■ **Latihan 1**: Tentukan apakah pernyataan (a), (b), dan (c) sesuai dengan teks tentang Kun Adnyana. Jawab ya atau tidak untuk masing-masing, lalu kutip kata-kata penentunya dari teks tanpa diubah. (a) Kun Adnyana lahir pada tahun 1976. (b) Kun Adnyana menjadi tenaga pengajar di Institut Seni Indonesia di Denpasar sejak tahun 2008. (c) Pada tahun 2006 Kun Adnyana memperoleh Widya Pataka Award dari Gubernur Bali.
■ **Latihan 2**: Lanjutkan teks tentang Kun Adnyana, mulai dari setelah kalimat terakhirnya.

■ **Teks Dokumen**:
##########

Sabtu, 13 Oktober 2018

Titi Wangsa, Kun Adnyana dan Museum Neka, 12 - 30 Oktober 2018


Kun Adnyana adalah sebuah ikon anti kemapanan. Ya, betapa tidak. Sebuah metamorphosis perjalanan panjang tiada henti dan tiada kenal lelah yang tergambar bila berbicara tentang beliau dan setiap karyanya. Beberapa seniman memiliki pola baku dan pakem tertentu dalam berkarya, beberapa seniman lain hanya berkutat pada segelintir karya. Beberapa lainnya, setelah menghasilkan sebuah karya fenomenal, kemudian menghilang pergi. Namun Kun memperlihatkan diri dalam beragam karya tulis, juga seni lukis, dalam berbagai bentuk, gerak, ruang, dan periode waktu. Ini membuat Kun Adnyana layak disebut sebagai Budayawan Ikonik Anti Kemapanan




Terlahir tahun 1976, Putra Bangli ini menamatkan program master pada Institut Seni Jogjakarta, dan terdaftar sebagai tenaga pengajar di Institut Seni Indonesia di Denpasar semenjak tahun 2003. Berbagai pameran, baik bersama maupun solo telah dilaksanakannya, semenjak tahun 2003 dengan topik Kamasukha,  di Gallery Genta, Ubud, 2009 di Jogja, 2011 di Jakarta, dan berbagai tempat lainnya. Berbagai penghargaan juga telah diraih sebagai bukti kedewasaan dalam berbagai karya, baik seni lukis, karya tulis, juga jenjang pendidikan yang dicapai Kun Adnyana, seperti pada tahun 1996 sebagai pemenang pertama lomba seni lukis remaja dalam rangka kompetisi terkait hari jadi Parpostel IX se kota Denpasar, tahun 1998 sebagai pelukis terbaik dengan topic Kamasra Price, tahun 2002 sebagai lulusan terbaik ISI Denpasar, 2006 memperoleh Widya Pataka Award dari Gubernur Bali terkait Penulis Seni Visual (Visual Art Writer), 2008 sebagai lulusan terbaik ISI Jogjakarta.

##########

■ **Cuplikan Materi**:

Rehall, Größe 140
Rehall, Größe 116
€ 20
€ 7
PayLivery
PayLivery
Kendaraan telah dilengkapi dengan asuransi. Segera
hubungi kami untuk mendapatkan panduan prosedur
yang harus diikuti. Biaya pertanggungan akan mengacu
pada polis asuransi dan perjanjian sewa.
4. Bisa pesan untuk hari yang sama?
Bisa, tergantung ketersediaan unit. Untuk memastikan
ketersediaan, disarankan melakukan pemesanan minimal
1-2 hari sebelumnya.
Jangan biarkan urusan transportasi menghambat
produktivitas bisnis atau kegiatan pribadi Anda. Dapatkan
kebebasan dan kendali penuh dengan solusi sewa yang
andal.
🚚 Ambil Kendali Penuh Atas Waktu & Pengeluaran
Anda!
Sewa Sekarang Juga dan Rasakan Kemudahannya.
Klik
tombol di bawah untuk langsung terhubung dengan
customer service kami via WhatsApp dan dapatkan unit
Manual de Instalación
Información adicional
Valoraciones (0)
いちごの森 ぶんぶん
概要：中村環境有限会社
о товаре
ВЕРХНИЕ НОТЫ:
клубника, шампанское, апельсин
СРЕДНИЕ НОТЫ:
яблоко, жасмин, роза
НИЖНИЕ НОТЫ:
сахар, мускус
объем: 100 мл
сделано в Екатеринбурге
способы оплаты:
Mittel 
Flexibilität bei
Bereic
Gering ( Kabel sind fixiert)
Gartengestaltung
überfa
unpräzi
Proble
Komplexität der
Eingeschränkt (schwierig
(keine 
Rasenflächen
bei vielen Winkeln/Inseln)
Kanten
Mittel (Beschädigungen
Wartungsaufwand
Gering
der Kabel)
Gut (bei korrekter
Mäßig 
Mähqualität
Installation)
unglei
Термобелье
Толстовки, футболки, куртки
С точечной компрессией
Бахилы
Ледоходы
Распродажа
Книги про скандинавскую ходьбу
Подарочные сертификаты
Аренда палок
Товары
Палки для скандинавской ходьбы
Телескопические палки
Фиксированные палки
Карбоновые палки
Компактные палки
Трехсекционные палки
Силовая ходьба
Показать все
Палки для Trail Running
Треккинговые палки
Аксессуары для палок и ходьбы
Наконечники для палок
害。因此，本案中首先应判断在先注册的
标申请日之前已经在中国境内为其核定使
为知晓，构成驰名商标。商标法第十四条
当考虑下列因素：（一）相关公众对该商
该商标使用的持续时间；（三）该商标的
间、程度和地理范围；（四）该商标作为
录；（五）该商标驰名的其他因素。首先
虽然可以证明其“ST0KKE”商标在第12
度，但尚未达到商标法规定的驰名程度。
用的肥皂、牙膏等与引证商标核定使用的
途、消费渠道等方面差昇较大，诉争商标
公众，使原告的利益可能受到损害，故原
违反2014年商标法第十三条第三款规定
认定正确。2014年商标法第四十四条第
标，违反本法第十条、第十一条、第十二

##########

■ **Jawaban Latihan 1**:
(a) Ya: "Terlahir tahun 1976"
(b) Tidak: "terdaftar sebagai tenaga pengajar di Institut Seni Indonesia di Denpasar semenjak tahun 2003"
(c) Ya: "2006 memperoleh Widya Pataka Award dari Gubernur Bali"

■ **Jawaban Latihan 2**:
Kun Adnyana meraih gelar Doktor setelah berhasil melalui tahap Ujian Sidang Terbuka pada tanggal 9 Oktober 2015. Topik penelitiannya terkait dengan ideologi estetika seni lukis Bali 1930 an, terkait dengan berbagai agen yang terlibat dalam gerakan yang secara resmi kemudian diberi nama Pita Maha semenjak 29 Januari 1936. Riset disertasi secara mendalam menghantarnya pada suatu kesimpulan bahwa gerakan sosial seni terlahir karena seluruh potensi modal (baik itu berupa simbolik, budaya dan ekonomi) bekerja secara terpadu dalam habitus kebaruan.  



Hal ini menjelaskan bahwa seni dan budaya, mau tidak mau, suka maupun tidak, akan senantiasa bergulir mengikuti perkembangan jaman, sesuai dengan jiwa jaman masing-masing (Zeitgeist). Ini juga tercermin pada beragam karya yang dihasilkan Kun Adnyana, bahwa konsep estetika sebagai ideologi yang dimiliki seniman juga akan dipengaruhi oleh konsep spiritual dan jiwa merdeka dari sang seniman itu sendiri. 

Kun dengan bebasnya bisa menggabungkan berbagai tokoh komik seperti superman pada karya nya, berbagai warna warni permen pada sapuan kuas di atas kanvas, hingga guratan-guratan yang berbeda dari tersamar, jelas terlihat, hingga tekanan ekstrem dan kontras di setiap sapuannya pada satu bidang kanvas yang sama. Hanya seniman yang telah menguasai dirinya serta memiliki potensi keahlian tinggi yang berani bermain pada level ini, karena tidak membiarkan pakem pakem atau pola karya tertentu berlaku sepihak dan berkelanjutan pada dirinya. Namun tetap bisa dinikmati oleh pencinta seni secara luas, bahkan, berhasil mendorong banyak pihak meninggalkan kotak mapan dan zona amannya.



Terkadang, orang yang sudah tiba pada suatu level hidup nyaman, dan berada pada zona aman, takkan mau berpaling pergi mencoba hal baru. Namun tidak demikian dengan Kun. Gelar Doktor yang diraih memperlihatkan kematangan logika yang terlah terlatih dan teruji secara ilmiah, sehingga layak disebut master yang kompeten atau piawai pada bidang seni dan budaya. Berpuluh tahun secara terus menerus berkarya tiada henti, sehingga ratusan karya seni dan juga tulisan yang dihasilkan, memperlihatkan bahwa Kun memang layak dijadikan teladan, bahwa seorang seniman besar adalah seniman yang setiap karyanya terus bergulir mengalir dan hadir, agar dapat dinikmati oleh banyak orang, tidak hanya . Dan, pameran tunggal kali ini memperlihatkan kualitas serta kuantitas karya seorang maestro, yang membuka diri seluasnya bagi banyak orang, dan siap menerima kritik dan saran terbuka atas karya yang telah dihasilkan.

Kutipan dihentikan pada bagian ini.